There are better new tools for studying these events and histories, as seen in my study of  “silent” collapse of the Crack Culture in NYC from 1990-95.  You need some mathematical analysis to make sure you have quality data, but mainly just learn to observe how an environment is changing by the presence viral cultural or ecological events.

Any viral event you see is likely some new form of culture breaking from its constraints.  Studying the ones involving your own life gives you a real appreciation for how new cultures can emerge with an environment of relationships changing all at once. There are as many kinds of emergence as there are of ways for new forms of culture to emerge.


Once new forms of culture emerge from their initial constraints the important things are to 1) try to grasp what the common elements essential to it are, to establish its sense of identity and 2) then be active in learning how to integrate with its environment by being openly exploratory, inquisitive and patient.

Never losing sight of the principles not yet stated, but that permeate the new culture is valuable. Because the reality is different from the perception, it’s important for perception to remain as open to and observant of the reality to not result in being confused as to what the new form is.

For a “new born” culture that has just burst onto the scene, the first experience is being “helpless”. It really doesn’t know anything at all, like a fragile seedling, or nubie in any field, or your first day on a new job or school.
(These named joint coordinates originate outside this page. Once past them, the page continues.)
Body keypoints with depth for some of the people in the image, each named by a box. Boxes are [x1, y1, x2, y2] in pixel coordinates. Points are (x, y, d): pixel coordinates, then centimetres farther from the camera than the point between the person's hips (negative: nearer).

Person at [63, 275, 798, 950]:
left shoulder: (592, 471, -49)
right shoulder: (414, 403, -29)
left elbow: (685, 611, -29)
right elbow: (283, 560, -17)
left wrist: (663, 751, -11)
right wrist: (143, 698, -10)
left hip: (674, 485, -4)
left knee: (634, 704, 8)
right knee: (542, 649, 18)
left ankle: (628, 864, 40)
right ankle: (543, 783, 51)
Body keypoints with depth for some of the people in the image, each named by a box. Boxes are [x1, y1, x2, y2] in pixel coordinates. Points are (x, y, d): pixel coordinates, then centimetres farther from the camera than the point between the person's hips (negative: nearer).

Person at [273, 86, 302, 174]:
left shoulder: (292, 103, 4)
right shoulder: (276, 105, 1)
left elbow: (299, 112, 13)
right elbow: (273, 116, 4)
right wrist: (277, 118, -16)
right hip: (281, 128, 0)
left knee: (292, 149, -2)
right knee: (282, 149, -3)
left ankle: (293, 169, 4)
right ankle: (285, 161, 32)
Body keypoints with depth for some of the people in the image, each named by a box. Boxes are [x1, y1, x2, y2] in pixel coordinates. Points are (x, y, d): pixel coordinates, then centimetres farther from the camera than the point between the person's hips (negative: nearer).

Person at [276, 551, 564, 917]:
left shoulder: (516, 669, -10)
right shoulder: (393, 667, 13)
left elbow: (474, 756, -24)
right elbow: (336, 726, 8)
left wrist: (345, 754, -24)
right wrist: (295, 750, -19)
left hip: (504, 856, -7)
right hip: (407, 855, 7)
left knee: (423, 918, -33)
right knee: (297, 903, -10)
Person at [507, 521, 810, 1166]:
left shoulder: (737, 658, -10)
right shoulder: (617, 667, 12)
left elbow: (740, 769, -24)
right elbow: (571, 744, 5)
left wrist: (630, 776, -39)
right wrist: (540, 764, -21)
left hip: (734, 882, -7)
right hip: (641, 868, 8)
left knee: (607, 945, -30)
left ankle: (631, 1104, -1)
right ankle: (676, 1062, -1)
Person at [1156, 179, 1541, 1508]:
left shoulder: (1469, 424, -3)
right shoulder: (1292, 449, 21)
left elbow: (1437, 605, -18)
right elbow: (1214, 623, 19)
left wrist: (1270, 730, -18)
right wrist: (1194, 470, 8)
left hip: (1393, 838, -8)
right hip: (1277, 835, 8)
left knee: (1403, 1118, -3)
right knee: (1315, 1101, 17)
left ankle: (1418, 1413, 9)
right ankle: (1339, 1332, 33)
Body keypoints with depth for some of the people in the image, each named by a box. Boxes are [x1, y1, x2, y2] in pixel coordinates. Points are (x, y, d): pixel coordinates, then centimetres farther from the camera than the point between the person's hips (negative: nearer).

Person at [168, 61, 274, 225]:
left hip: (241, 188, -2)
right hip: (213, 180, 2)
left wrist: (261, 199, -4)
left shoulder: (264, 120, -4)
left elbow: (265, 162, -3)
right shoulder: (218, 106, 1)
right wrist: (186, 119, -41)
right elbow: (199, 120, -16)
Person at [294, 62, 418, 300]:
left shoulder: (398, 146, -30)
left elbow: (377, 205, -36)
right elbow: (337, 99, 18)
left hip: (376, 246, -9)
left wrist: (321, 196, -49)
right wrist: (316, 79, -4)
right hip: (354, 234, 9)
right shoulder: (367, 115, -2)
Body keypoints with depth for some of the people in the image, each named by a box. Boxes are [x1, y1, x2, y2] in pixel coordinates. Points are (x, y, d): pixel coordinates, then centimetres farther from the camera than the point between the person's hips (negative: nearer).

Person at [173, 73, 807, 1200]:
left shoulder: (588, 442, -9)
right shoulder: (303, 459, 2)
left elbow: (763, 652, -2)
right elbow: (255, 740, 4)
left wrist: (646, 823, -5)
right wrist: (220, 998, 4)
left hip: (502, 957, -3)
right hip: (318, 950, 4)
Changes of form all come with that kind of “first day experience” of graduating to a new world and feeling completely lost in it at first, because new systems that have just emerged haven’t discovered their connections yet.

The point of self-identity

If you’ve ever watched how helpless ants behave as they first emerge from the nest

…for example, they look more lost than any kind of living thing you’ve ever seen…! You normally think of ants as seeming to really know what they’re doing, but as newbies the difference is remarkably clear.

Every new start then, benefits from not rushing that, because it is a learning process and not a program, and from nourishing the learning process in exploratory ways, to keep your identity and find the complementary roles that will knit things together.

In the diagram the “point of awareness” is when a viral process of an emerging culture has reached the stage of coalescing on a self-identity (not an “awareness” except for thought processes, of course) and begun the process of maturing and integrating with its environment.

Have a clear practical vision to organize around.

One of the key insights mentioned on-air today was the importance of the practical steps of people hammering out the details of the new institutions, somewhat out of sight. That builds the actual strength of a society. What the public, and the press, ever really see of that building process is the “believable vision” of the architects giving it a recognizable face.

I think the reason for the feeling that Egypt could be in trouble now, is the absence of that kind of concrete vision for the practical constructive efforts behind the scene, on all sides, to coalesce around. Today, one side says “change” and the other “go slow”.

Neither is meaningful enough to show both how they can stay out of trouble and begin to work together. So, what’s the practical vision, of the “new day” for Egypt.

I was thinking about how Egypt’s civil authority does need time to develop and its need for “safety wheels”, of some kind, as it does. One main danger seems to be ending with a democracy in name that is just another puppet of authoritarian rule.

Maybe the vision all the world would understand and could work is the military needing to accept the obligation of taking the immature civil authority on as a protectorate, a relationship that would have its frictions, of course, but ending in a free civil society as it’s unequivocal goal, just some loose strings attached for a while.